* _Teks yang Diekstrak_:
HUKUM  

Evaluasi Lagi Pencabutan Izin Konsesi

Mantan Kepala Dinas Perkebunan Kalteng Rawing Rambang

PALANGKA RAYA/TABENGAN.COM Pengamat perkebunan dan kehutanan Kalimantan Tengah (Kalteng) Rawing Rambang menyebut, sektor perkebunan merupakan kontributor besar pembangunan daerah dan nasional, Kamis (13/1).

Mantan Kepala Dinas Perkebunan Kalteng itu mengemukakan, sedikitnya ada 350.111 hektare lahan yang digunakan untuk perkebunan di Kalteng. Namun demikian, ia sebagai pengamat perkebunan sangat mendukung kebijakan Presiden RI terkait persoalan konsensi lahan yang belakangan ini menjadi polemik.

“Terutama terhadap perusahaan-perusahaan perkebunan yang tidak taat aturan. Tapi kalau mereka sudah punya HGU/IUP itu sudah ada undang-undang yang mengaturnya. Apalagi sudah investasi, sudah berjalan kebun kemitraan. Kalau dari sisi EPKH mereka sudah dilepaskan, sudah jadi APL. Nah ini polemik masyarakat. Kalau mereka gak taat aturan, ya silakan aja,” ujarnya.
Rawing menuturkan, perusahaan perkebunan kalau 10 hektare itu minimal Rp1 triliun dengan investasinya, dan itu 25 tahun, tidak gampang. Karena 1 hektare Rp70 juta. Mereka yang sudah punya IUP, HGU punya pelepasan yang sudah prosedural.

Rawing menilai, kebijakan konsesi lahan perlu dievaluasi lagi. Dia berharap ada evaluasi dari pihak Kementerian Lingkungan Hidup dan Kehutanan terkait masalah pencabutan izin konsesi tersebut.

“Mungkin ini kan ada tindak lanjut, kalau mereka salah ya memang harus ditindak. Karena kalau mereka sudah punya IUP di undang- undang mereka harus 3 kali teguran. Teguran pertama, bagaimana kemajuannya. Teguran kedua, ketiga baru dicabut. Itu satu tahun. Demikian juga HGU, apabila lahan-lahan tersebut tidak dimanfaatkan. Jadi apabila sudah tanam sawit 15 tahun di situ,” terangnya.

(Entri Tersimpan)
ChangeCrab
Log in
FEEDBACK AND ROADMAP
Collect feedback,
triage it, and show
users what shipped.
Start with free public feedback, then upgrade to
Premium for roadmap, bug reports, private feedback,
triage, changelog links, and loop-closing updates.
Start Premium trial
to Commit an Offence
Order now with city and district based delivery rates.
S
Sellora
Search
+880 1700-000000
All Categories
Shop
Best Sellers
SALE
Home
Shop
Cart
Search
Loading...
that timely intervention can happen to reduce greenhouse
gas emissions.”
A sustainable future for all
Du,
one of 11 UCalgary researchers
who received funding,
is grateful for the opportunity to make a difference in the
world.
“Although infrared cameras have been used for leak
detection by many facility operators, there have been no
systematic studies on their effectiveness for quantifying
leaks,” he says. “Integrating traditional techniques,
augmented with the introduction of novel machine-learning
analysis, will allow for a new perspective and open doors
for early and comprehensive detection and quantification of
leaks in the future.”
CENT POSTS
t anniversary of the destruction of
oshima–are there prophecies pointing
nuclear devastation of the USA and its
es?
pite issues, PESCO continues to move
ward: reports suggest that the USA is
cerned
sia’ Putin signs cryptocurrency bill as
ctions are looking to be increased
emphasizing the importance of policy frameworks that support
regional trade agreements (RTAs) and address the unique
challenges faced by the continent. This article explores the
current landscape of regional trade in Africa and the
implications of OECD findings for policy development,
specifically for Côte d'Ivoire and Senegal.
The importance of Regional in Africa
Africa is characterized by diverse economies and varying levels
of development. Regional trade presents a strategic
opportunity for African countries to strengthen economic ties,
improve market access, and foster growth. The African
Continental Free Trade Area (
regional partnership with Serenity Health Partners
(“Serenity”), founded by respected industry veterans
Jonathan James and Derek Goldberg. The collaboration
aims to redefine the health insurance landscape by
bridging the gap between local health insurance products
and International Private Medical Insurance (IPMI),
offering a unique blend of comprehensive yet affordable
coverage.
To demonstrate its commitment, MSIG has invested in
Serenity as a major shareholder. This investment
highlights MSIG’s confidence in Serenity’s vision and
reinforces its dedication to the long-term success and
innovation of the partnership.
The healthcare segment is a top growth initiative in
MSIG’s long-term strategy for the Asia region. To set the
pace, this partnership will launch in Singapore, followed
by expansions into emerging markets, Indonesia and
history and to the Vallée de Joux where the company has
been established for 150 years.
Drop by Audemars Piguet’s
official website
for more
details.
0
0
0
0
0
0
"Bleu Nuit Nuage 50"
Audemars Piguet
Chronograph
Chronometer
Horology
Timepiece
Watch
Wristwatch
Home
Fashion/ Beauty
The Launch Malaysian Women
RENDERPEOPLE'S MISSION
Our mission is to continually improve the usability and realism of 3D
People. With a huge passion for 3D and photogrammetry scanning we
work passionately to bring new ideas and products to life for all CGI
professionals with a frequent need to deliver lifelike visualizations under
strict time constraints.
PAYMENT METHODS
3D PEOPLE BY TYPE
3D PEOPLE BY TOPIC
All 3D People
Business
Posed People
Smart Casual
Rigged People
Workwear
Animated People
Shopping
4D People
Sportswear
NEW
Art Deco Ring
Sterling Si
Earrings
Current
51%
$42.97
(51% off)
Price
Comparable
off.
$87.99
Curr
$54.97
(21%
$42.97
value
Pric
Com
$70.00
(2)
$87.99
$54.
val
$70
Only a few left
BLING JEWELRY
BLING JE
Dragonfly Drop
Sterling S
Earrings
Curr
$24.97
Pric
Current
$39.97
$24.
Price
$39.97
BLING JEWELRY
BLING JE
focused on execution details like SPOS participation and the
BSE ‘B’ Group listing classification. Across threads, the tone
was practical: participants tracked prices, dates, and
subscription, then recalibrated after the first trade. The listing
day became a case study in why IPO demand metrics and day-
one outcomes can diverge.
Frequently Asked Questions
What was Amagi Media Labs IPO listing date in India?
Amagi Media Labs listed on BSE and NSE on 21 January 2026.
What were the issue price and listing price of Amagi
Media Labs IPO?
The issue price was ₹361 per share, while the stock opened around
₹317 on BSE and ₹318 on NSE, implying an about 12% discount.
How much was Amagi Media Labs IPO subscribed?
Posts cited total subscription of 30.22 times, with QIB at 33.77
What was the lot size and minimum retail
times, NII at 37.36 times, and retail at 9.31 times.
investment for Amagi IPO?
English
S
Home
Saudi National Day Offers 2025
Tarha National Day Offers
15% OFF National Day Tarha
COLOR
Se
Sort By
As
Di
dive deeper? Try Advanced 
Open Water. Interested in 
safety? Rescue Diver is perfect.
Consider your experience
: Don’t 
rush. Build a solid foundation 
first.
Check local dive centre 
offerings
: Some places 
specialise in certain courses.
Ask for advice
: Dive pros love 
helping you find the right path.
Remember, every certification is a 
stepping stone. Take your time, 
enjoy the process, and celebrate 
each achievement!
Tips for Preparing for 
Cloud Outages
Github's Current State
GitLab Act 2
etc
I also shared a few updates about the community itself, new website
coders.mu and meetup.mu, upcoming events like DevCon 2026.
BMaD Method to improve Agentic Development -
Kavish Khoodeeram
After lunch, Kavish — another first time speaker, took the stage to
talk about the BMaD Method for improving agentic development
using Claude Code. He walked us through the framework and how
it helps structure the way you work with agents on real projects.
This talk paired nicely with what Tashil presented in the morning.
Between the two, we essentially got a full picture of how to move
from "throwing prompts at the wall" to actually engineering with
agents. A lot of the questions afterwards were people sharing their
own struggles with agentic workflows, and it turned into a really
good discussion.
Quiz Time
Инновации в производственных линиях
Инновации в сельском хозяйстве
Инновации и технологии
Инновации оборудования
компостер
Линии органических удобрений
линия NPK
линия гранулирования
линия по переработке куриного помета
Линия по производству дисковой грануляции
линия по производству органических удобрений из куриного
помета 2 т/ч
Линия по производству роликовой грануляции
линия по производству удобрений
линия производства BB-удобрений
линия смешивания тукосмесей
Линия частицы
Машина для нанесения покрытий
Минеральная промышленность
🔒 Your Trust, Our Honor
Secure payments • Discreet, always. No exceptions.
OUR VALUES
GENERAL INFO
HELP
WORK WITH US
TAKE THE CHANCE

* _Ketentuan Tugas_:
1. Menurut teks yang diekstrak, berapa luas lahan yang digunakan untuk perkebunan di Kalteng?
2. Salin persis baris-baris data mulai dari baris pertamanya sampai baris yang memuat "A sustainable future for all", termasuk kedua ujungnya.
Baris-baris data ini tidak berhubungan dengan teks yang diekstrak.

* _Jawaban Anda_:
1. Sedikitnya 350.111 hektare.

2.
ChangeCrab
Log in
FEEDBACK AND ROADMAP
Collect feedback,
triage it, and show
users what shipped.
Start with free public feedback, then upgrade to
Premium for roadmap, bug reports, private feedback,
triage, changelog links, and loop-closing updates.
Start Premium trial
to Commit an Offence
Order now with city and district based delivery rates.
S
Sellora
Search
+880 1700-000000
All Categories
Shop
Best Sellers
SALE
Home
Shop
Cart
Search
Loading...
that timely intervention can happen to reduce greenhouse
gas emissions.”
A sustainable future for all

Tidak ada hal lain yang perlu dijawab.